Depuis des années, le soutien majeur du groupe est à Téhéran. Les estimations évaluent l'apport annuel de l'Iran entre 70 et 100 millions de dollars, via un patchwork qui associe les cryptomonnaies aux valises de cash, en passant par certaines banques étrangères et le système informel de transferts de fonds «hawala».
Une suprématie financière
L'aide iranienne en équipement militaire passait pour sa part, selon Yitzhak Gal, via la contrebande depuis l'Égypte et les tunnels creusés entre Gaza et le désert du Sinaï, aujourd'hui bouchés. Au-delà, depuis 2006 et sa victoire aux élections, le Hamas a confisqué le pouvoir à Gaza, rendant caduque la distinction entre l'argent destiné à la population et celui qui finance ses branches politiques et militaires. «Tout ce qui rentre va au Hamas et ils décident qui vit et qui meurt», tranche Yitzhak Gal. Les dirigeants du groupe mènent d'ailleurs la grande vie à l'étranger.
Sur les 2,5 milliards de dollars de budget de la bande de Gaza, 1,1 milliard viendrait de l'Autorité palestinienne — avec l'accord d'Israël, précise-t-il. La communauté internationale elle-même finance l'UNRWA, agence de l'ONU d'aide aux réfugiés palestiniens. Le débat sur l'aide accordée à l'agence onusienne a d'ailleurs fait débat en Suisse la semaine dernière. Quant au Qatar, il paye les salaires des fonctionnaires, comme les médecins et les enseignants, et verse 100 dollars par mois aux 100'000 familles les plus pauvres de Gaza, pour un total de 1,49 milliard entre 2012 et 2021, selon Doha.
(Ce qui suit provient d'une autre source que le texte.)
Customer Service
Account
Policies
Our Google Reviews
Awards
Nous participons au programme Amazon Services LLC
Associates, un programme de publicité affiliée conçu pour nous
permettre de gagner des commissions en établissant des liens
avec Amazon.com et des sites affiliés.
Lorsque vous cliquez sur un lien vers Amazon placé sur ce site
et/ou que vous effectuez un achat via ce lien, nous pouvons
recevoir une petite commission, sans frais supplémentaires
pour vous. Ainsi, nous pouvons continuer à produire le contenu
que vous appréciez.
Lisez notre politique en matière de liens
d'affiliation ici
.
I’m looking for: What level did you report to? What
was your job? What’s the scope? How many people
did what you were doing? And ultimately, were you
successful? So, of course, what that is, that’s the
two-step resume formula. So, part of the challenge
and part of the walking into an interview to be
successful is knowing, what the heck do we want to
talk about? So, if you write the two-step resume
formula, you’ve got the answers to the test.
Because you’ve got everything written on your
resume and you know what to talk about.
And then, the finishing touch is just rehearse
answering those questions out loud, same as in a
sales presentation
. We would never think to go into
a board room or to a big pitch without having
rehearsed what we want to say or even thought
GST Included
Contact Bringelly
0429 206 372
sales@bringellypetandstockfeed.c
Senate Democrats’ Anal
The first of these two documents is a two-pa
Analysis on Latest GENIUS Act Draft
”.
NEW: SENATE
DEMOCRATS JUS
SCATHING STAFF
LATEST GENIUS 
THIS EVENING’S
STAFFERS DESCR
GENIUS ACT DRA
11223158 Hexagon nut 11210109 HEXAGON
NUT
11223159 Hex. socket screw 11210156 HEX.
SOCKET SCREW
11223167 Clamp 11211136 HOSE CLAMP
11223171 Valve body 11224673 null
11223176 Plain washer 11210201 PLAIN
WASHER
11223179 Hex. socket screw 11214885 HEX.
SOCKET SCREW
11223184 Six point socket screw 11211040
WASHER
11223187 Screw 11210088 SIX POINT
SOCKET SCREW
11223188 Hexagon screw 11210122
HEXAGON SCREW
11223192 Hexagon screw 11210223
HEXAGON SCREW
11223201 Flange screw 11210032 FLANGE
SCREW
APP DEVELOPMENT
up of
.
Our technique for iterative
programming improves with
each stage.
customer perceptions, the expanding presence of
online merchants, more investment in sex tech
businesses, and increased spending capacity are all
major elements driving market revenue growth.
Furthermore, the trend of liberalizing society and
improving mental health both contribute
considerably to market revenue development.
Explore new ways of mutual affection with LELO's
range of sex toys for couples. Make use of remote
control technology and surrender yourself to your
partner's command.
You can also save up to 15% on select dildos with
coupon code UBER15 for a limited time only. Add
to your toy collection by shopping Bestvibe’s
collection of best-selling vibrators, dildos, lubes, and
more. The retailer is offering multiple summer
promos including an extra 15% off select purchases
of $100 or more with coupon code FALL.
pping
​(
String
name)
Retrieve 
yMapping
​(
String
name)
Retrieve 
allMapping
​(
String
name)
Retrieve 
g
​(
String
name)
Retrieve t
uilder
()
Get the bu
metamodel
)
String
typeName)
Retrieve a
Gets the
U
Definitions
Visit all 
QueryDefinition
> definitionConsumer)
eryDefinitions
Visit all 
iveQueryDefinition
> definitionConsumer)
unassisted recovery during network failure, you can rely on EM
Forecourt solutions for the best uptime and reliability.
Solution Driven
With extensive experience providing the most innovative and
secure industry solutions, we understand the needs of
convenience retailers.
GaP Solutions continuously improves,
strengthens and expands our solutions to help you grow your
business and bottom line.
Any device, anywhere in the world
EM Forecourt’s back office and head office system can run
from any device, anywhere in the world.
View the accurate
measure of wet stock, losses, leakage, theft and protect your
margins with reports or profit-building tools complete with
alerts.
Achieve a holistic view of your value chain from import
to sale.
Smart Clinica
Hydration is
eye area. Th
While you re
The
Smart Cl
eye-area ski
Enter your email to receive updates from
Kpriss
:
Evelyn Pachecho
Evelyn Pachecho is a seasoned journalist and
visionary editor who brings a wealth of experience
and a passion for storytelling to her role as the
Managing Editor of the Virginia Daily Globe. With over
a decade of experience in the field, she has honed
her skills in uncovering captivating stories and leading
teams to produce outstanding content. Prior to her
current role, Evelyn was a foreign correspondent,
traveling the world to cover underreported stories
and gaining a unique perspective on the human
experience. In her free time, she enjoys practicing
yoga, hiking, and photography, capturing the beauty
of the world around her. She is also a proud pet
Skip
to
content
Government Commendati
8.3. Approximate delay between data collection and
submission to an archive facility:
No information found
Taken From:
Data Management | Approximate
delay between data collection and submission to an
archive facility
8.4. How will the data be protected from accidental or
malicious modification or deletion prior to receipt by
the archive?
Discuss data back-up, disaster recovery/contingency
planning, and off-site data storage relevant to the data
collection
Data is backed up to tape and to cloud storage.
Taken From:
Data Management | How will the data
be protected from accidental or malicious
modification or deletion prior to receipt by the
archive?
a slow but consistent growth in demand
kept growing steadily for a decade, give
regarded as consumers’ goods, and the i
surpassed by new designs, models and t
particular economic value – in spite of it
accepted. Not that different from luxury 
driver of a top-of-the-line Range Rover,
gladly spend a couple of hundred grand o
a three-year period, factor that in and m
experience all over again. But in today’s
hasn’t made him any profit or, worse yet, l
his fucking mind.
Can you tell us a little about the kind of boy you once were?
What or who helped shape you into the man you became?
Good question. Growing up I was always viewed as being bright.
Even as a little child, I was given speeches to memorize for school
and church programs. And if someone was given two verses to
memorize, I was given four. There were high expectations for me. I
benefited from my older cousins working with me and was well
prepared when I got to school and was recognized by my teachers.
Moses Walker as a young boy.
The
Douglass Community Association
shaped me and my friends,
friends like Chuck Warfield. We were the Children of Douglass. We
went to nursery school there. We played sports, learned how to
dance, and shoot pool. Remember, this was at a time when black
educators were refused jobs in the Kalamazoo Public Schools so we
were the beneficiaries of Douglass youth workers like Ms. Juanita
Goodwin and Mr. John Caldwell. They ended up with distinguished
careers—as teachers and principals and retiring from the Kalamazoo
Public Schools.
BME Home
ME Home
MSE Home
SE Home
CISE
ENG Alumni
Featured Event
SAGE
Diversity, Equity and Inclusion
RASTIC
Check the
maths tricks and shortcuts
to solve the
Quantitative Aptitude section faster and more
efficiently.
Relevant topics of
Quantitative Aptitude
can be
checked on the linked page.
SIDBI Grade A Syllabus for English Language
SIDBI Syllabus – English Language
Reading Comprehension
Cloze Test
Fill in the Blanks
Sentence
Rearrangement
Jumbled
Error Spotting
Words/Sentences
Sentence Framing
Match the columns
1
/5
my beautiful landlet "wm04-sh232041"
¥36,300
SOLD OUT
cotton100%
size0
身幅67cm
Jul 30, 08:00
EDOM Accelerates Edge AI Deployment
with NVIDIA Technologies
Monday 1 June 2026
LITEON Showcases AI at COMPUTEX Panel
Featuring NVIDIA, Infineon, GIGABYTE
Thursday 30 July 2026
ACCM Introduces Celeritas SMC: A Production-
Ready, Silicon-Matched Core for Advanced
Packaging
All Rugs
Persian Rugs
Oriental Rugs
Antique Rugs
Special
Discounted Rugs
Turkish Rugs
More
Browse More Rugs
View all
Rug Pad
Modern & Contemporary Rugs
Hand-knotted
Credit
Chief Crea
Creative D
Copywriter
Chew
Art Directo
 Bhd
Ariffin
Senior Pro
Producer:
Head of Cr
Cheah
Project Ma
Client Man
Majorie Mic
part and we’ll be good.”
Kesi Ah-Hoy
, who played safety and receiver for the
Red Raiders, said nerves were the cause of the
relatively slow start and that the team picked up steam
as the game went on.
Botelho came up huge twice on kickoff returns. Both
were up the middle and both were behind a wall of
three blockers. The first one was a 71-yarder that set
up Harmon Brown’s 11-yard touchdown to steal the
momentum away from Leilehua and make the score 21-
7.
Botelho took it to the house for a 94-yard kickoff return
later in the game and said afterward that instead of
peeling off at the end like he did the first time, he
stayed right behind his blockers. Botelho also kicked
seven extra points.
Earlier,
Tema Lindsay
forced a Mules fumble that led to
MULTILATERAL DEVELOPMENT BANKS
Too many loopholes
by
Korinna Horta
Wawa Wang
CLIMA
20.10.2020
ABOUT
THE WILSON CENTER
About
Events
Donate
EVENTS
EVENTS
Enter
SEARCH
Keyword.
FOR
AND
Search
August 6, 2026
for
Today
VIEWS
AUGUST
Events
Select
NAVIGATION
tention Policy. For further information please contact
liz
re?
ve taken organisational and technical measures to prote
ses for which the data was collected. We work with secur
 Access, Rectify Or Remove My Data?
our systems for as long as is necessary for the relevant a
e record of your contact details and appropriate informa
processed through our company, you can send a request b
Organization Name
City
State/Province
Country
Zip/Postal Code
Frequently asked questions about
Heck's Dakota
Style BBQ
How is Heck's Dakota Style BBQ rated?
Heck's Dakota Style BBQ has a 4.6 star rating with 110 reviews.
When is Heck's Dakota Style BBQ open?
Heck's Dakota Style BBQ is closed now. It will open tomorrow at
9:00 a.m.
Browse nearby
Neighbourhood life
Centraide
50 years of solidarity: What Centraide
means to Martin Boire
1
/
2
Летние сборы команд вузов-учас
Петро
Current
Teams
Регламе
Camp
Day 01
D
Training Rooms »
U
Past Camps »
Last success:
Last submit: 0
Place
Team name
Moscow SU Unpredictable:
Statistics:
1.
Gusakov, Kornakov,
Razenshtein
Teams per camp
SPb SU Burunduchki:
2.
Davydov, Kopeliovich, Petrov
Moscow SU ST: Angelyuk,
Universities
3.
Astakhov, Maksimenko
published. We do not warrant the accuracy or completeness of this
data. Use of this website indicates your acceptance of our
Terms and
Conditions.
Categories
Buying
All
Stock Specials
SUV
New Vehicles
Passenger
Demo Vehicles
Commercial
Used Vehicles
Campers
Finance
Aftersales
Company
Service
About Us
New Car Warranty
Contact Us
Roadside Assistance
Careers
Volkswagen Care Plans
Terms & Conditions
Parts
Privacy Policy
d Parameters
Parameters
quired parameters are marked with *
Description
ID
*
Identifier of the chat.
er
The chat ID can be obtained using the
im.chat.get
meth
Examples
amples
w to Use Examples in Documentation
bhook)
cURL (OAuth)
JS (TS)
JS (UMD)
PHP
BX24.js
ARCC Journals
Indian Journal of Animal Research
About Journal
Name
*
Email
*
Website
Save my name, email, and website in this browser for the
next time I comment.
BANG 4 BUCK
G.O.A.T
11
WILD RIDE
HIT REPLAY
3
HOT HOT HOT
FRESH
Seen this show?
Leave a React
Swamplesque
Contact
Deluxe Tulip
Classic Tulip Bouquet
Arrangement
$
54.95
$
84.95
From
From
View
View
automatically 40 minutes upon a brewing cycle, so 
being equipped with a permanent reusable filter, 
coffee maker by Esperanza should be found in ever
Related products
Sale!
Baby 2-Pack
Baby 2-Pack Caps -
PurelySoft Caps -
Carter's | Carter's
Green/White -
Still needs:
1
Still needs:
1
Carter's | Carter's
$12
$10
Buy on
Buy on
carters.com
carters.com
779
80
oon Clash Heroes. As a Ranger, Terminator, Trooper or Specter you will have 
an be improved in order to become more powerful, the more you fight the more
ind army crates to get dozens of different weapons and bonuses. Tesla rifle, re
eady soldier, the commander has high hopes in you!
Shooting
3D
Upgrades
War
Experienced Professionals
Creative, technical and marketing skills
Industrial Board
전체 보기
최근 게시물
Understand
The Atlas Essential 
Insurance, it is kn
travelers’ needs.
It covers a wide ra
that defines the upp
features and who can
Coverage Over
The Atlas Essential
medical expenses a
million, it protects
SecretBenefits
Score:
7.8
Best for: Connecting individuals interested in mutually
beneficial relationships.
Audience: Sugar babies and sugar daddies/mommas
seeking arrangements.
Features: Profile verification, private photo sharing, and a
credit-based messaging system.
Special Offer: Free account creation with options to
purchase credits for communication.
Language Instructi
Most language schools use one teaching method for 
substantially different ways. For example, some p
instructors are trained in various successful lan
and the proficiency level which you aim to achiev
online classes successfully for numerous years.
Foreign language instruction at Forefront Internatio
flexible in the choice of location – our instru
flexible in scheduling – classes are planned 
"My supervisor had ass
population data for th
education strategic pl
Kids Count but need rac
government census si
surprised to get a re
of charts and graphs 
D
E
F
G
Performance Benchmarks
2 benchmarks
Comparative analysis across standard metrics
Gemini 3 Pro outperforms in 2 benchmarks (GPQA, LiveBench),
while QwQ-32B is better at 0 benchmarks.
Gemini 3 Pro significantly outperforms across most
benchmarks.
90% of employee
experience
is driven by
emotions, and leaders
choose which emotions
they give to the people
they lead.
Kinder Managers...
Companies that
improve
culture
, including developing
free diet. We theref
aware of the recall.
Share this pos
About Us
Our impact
En 2021, le riche émirat gazier, qui abrite la direction politique du Hamas sur son territoire, a fait état d'un montant annuel de 360 millions de dollars. «Sans exception, l'aide du Qatar est coordonnée avec Israël, le gouvernement américain et les Nations unies», rappelle à l'AFP un responsable qatari. Même l'aide en nature — nourriture, médicaments, essence — passait par Israël. Lundi, le diplomate qatari chargé de négocier la libération des otages israéliens, Abdulaziz Al-Khulaifi, a indiqué que la manne se poursuivrait.
Un avenir incertain
L'avenir? Washington a pris en octobre des sanctions contre dix «membres-clés du Hamas» et les Occidentaux réfléchissent à des mesures coercitives. Mais assécher le Hamas sera probablement impossible. «La perspective d'une destruction complète à long terme de ses finances n'est pas réaliste», relève Jessica Davis. «Vous pouvez la perturber, supprimer des acteurs clés, réduire les sources de fonds. Mais l'infrastructure sera toujours là. Tant que le groupe a des soutiens, ils peuvent être sollicités de nouveau.»
Yitzhak Gal, lui, renvoie à la problématique politique. Nul ne sait ce qu'il adviendra de ce petit territoire de 2,5 millions d'habitants coincé entre l'Égypte, Israël et la Méditerranée. «Quand la guerre s'arrêtera et que la vie normale reprendra, la question sera: est-ce que ce système financier reprend ou est-ce qu'il change?», résume-t-il. «Gaza est aujourd'hui un grand camp de réfugiés. Qui sera en charge d'apporter la nourriture, l'eau et les abris à ces réfugiés? Le Hamas ou une autre organisation, un autre mécanisme?»